Goal of the exercise ▸ In the article on epilepsy in dogs, reproduce the passage from "Epilepsy is the" up to and including "to canine epilepsy.".

Start of Extract to read

• dog_epilepsy

Epilepsy and its treatment in dogs

Introduction

Epilepsy is the most common medical neurological disorder in dogs, and even due to anti-epileptic drugs, many dogs still suffer from seizures. It is important to study canine epilepsy and its cause, so a treatment can be offered. In this research paper we will address different causes, treatments and risk factors related to canine epilepsy.

Physiology of epilepsy

At a cellular and molecular level, the pathogenesis and pathophysiology of epilepsy are being studied thoroughly, but still little is known about the cause of epilepsies in dogs (Cui et al, 2017). Epilepsy is defined as recurring seizures caused by an abnormality in brain function. These repetitive seizures are a result of the brain’s response to abnormal systemic metabolism, such as hypoglycemia, hypocalcemia, uremia, etc (Cui et al, 2017). The frequency and severity of seizures vary. Certain factors such as sleep deprivation, stress and hormonal factors show an increase in seizures (Forsgård et al, 2018). There are also recorded a correlation between the severity of a seizure and breed. Epilepsy is not terminal. Quality of life is the most important factor for a chronic medical disease like epilepsy. Euthanasia may be used as an option if the dog's quality of life is dramatically reduced or the financial and emotional burden exceeds the owner's limitations (Podell et al, 2016).

End of Extract to read
Start of Source data

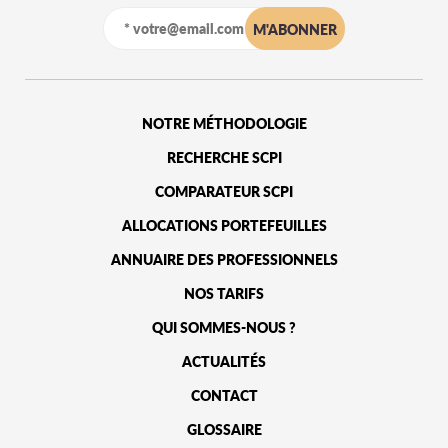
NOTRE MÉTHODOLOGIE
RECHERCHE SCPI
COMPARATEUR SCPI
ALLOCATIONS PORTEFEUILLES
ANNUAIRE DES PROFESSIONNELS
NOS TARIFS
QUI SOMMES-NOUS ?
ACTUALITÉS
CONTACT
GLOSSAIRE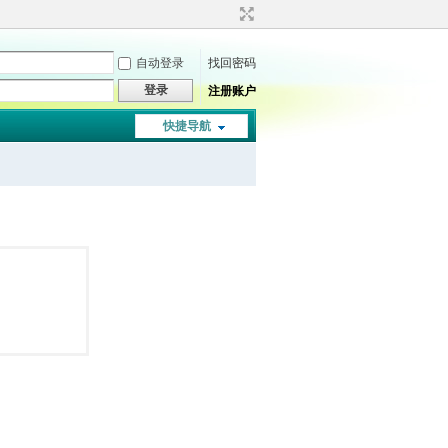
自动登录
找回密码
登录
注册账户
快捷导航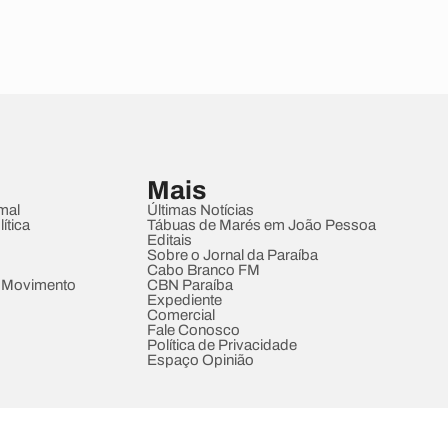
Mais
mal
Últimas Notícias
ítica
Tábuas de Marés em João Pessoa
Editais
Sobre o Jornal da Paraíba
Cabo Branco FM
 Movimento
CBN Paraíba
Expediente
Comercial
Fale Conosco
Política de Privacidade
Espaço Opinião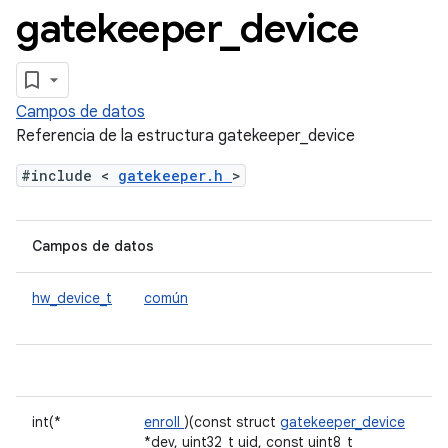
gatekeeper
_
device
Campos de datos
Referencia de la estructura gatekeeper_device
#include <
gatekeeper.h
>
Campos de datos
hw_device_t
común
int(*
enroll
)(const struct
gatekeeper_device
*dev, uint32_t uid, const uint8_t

End of Source data
Start of Source data

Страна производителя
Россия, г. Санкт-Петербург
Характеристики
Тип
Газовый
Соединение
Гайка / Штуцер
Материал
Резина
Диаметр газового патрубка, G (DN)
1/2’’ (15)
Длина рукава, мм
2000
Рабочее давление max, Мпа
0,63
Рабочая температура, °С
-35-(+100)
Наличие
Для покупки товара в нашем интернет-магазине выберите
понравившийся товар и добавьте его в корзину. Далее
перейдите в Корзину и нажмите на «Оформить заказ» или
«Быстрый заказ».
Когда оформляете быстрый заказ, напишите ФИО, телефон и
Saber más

End of Source data

Expected answer ▸
Epilepsy is the most common medical neurological disorder in dogs, and even due to anti-epileptic drugs, many dogs still suffer from seizures. It is important to study canine epilepsy and its cause, so a treatment can be offered. In this research paper we will address different causes, treatments and risk factors related to canine epilepsy.